MATERIAL SUPPLIED:
================================
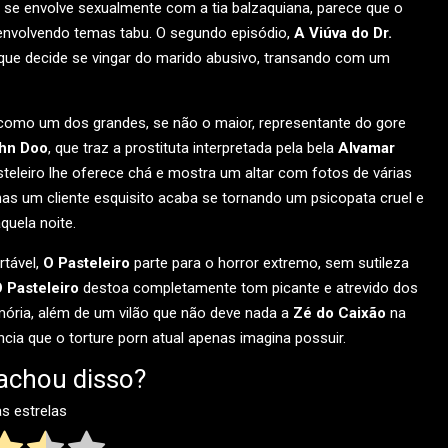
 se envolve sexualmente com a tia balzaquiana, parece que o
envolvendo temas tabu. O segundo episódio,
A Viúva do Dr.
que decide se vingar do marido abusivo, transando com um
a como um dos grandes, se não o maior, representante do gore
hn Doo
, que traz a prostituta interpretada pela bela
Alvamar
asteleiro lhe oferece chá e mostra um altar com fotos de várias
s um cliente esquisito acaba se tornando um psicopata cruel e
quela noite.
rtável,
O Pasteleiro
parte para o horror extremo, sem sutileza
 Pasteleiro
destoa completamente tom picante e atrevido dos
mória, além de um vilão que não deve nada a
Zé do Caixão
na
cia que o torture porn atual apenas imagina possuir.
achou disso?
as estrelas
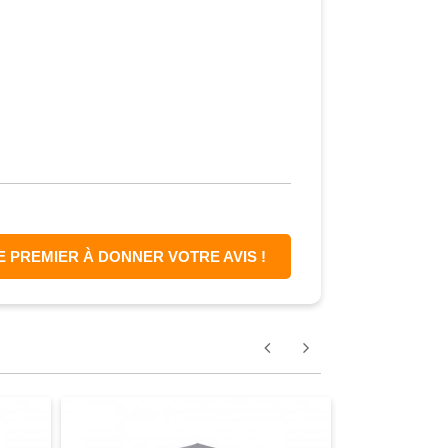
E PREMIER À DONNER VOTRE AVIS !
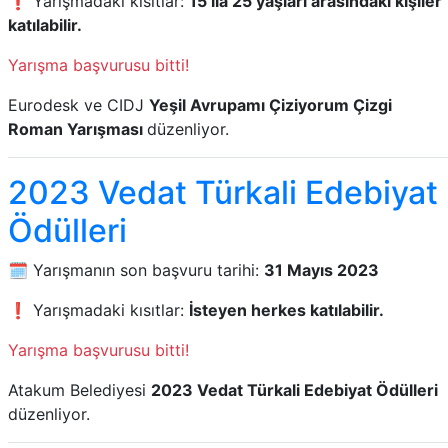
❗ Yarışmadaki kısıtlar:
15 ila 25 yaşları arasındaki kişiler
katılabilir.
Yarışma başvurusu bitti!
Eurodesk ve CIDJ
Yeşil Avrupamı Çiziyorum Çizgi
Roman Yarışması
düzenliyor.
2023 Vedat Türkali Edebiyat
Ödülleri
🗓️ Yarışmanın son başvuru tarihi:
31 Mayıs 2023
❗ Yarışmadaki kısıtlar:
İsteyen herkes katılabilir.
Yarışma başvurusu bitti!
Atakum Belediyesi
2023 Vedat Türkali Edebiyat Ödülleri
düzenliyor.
================================
WHAT YOU ARE ASKED TO DO:
Could you copy every line of text from the records above word for word, leaving out the pictures themselves?

RESPONSE BOX:
 se envolve sexualmente com a tia balzaquiana, parece que o
envolvendo temas tabu. O segundo episódio,
A Viúva do Dr.
que decide se vingar do marido abusivo, transando com um
a como um dos grandes, se não o maior, representante do gore
hn Doo
, que traz a prostituta interpretada pela bela
Alvamar
asteleiro lhe oferece chá e mostra um altar com fotos de várias
s um cliente esquisito acaba se tornando um psicopata cruel e
quela noite.
rtável,
O Pasteleiro
parte para o horror extremo, sem sutileza
 Pasteleiro
destoa completamente tom picante e atrevido dos
mória, além de um vilão que não deve nada a
Zé do Caixão
na
cia que o torture porn atual apenas imagina possuir.
achou disso?
as estrelas
E PREMIER À DONNER VOTRE AVIS !
❗ Yarışmadaki kısıtlar:
15 ila 25 yaşları arasındaki kişiler
katılabilir.
Yarışma başvurusu bitti!
Eurodesk ve CIDJ
Yeşil Avrupamı Çiziyorum Çizgi
Roman Yarışması
düzenliyor.
2023 Vedat Türkali Edebiyat
Ödülleri
🗓️ Yarışmanın son başvuru tarihi:
31 Mayıs 2023
❗ Yarışmadaki kısıtlar:
İsteyen herkes katılabilir.
Yarışma başvurusu bitti!
Atakum Belediyesi
2023 Vedat Türkali Edebiyat Ödülleri
düzenliyor.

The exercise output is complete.